Request
Render into French this sentence from the extract: "XQuery lets you do all that same work in one application layer directly against the native XML content."

Extract
I think of this project as real proof that the principles of XML and its simplicity compared to SGML really did enable the technology to make that huge leap from a niche idea to mainstream content model.

For me the most exciting part of the story is just beginning.  As I often say, 'Oh how we wish we had XQuery back then' and its true.  We were trying to program and transform XML and had to use so many layers of code (even TCL) and a horrible data model.

XQuery lets you do all that same work in one application layer directly against the native XML content.  Its no wonder that XML and content applications are seeing a huge resurgence now that XML (born in 1998) has its match in XQuery (born in 2007).

Happy Anniversary XML!

Matt

January 21, 2008

Really Loud XQuery

At the Mark Logic sales kickoff a couple of weeks ago I set up a late night demo jam so people could show off what they are doing with XQuery (and MarkLogic Server).

From dynamic time lines and mapping overlays for search and discovery applications to new content presentations (not saying anything ... but I'd keep an eye on the ever innovative markmail) to the XQuery powered Facebook app called Kick-it everyone had something super cool to show.  The crowd kept its part of the bargain with appropriate level of rowdiness and cheering.

As the person with the bright idea to do this, I had to come up set the presentation order.  I'd done this once before and simply picked names out of a hat.  But this time I thought that, since this is all about what XQuery can do, we should pick the order with XQuery.

So while everyone was getting demos ready and the crowd was setting in, I hooked up the projector and tapped out this bit of XQuery in a CQ window.  It uses the MarkLogic Server built-in xdmp:random() in a very neat trick that my colleague James Clippinger came up with as I was attempting far less elegant ways of getting it done.  (His suggestion rising above the other  'input' I was getting from the crowd.)

<demo-order>{

(: create presenter list - this is just a subset :)
let $presenters := ("Paul", "Pete", "David", "Danny", "Jay")

(: sort the list using random.  Each item in the FLOWR expression gets
assigned a sort key and when random() is used in the order by, it assigns a
random number to each item and creates a random sorting of the sequence :)

let $sorted-presenters := 
    for $presenter in
    order by xdmp:random()
    return
        $presenter

(: we then take that new order and go through it really just to get the
number.  Using 'at' gets the order of the original sequence *before* the order
by clause so we have to create sorted sequence first then display that :)

for $presenter at $pos in $sorted-presenters
return

(: output the final list with the order number :)
<presenter>
    <order>{$pos}</order>
    <name>{$presenter}</name>
</presenter>

}</demo-order>

To kick off the event I ran this code and picked the unlucky (or maybe lucky?) presenter to go first.

It was tons of fun to see a bunch of long time XQuery folks get truly excited about what it can do.  And by excitied, I mean really excitied:  we had everyone vote on the demos with crowd noise (measured with a dB meter of course).  The winner's cheers were measured at 107dB!!

Given records

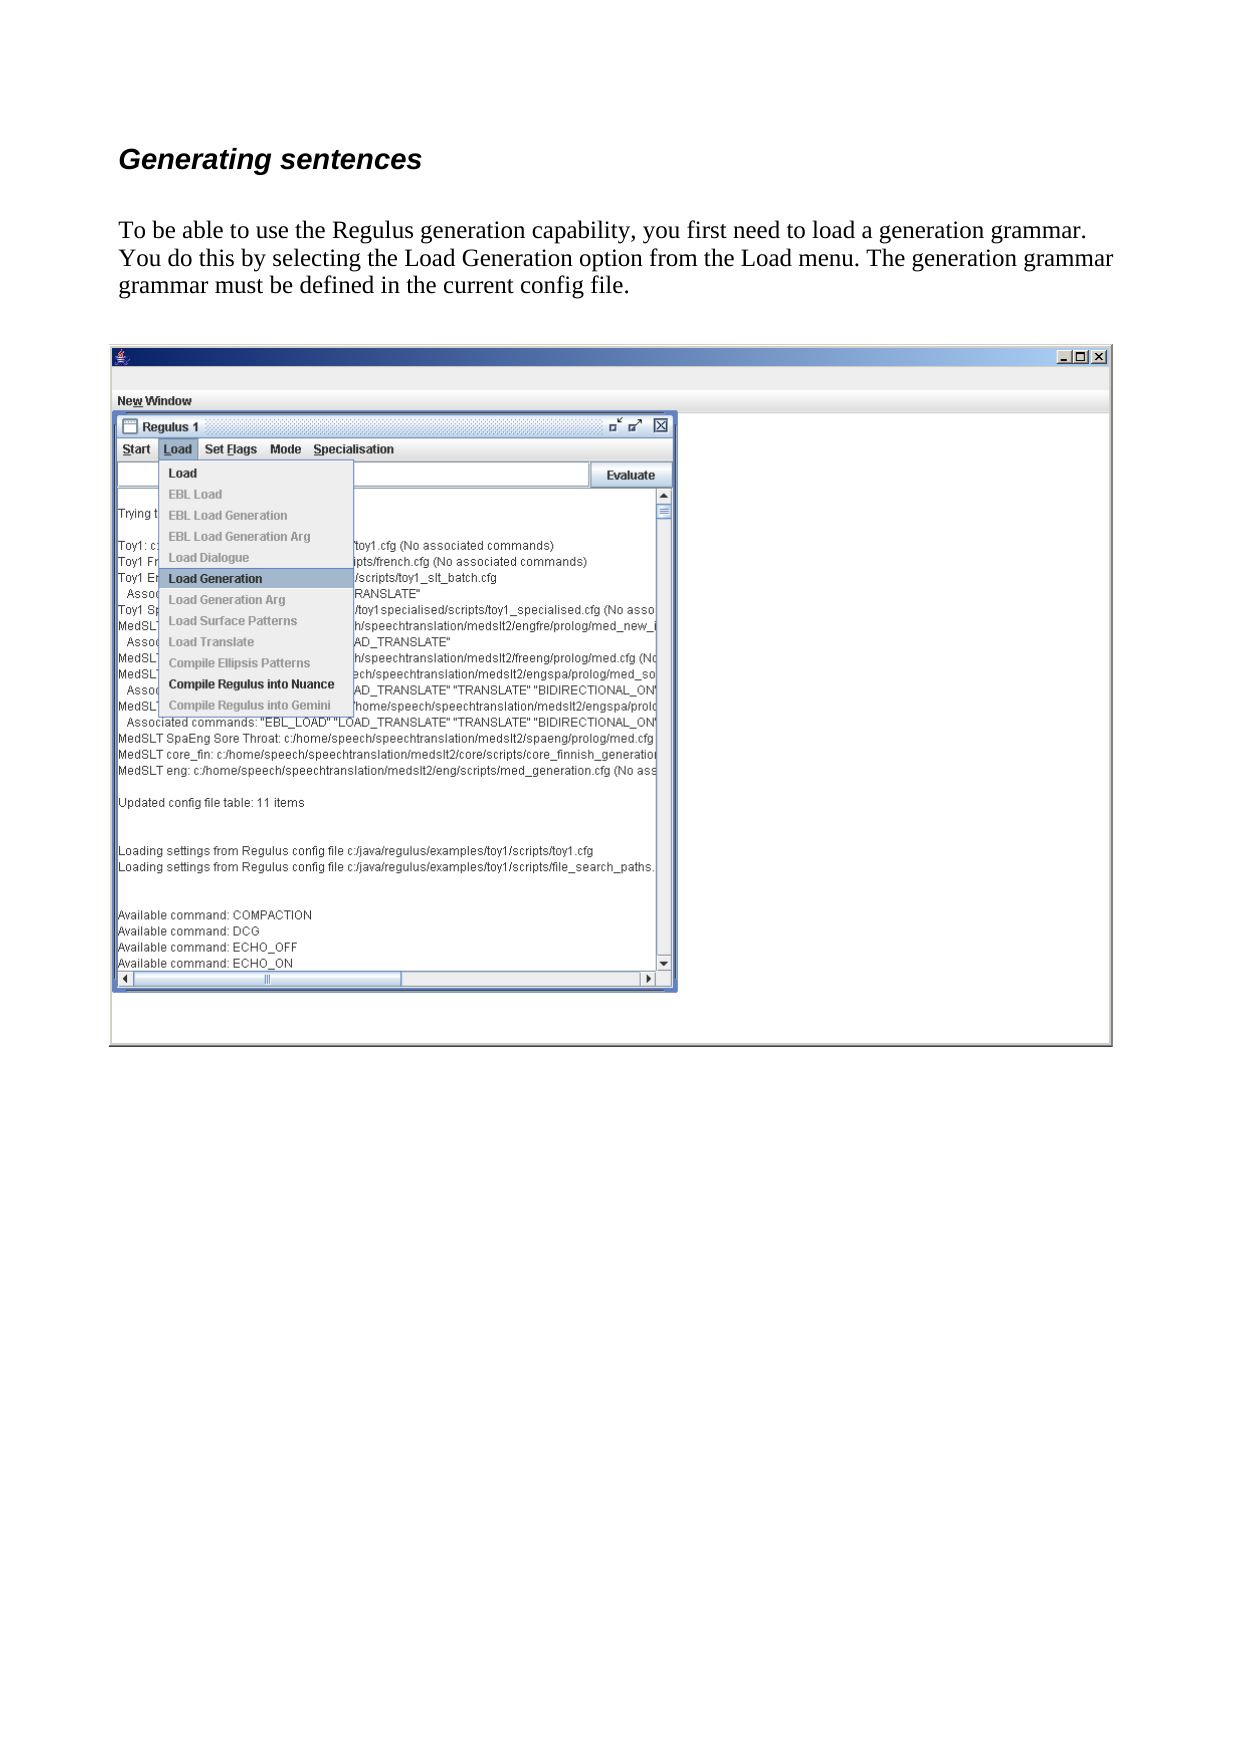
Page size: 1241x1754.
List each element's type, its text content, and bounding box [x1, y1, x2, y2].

picture [108, 344, 1113, 1047]
text To be able to use the Regulus generation capability, you first need to load a generation grammar. You do this by selecting the Load Generation option from the Load menu. The generation grammar [118, 216, 1122, 271]
subtitle Generating sentences [118, 143, 1122, 176]
text grammar must be defined in the current config file. [118, 271, 1122, 299]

Exercise response
XQuery vous permet d'effectuer tout ce même travail dans une seule couche applicative, directement sur le contenu XML natif.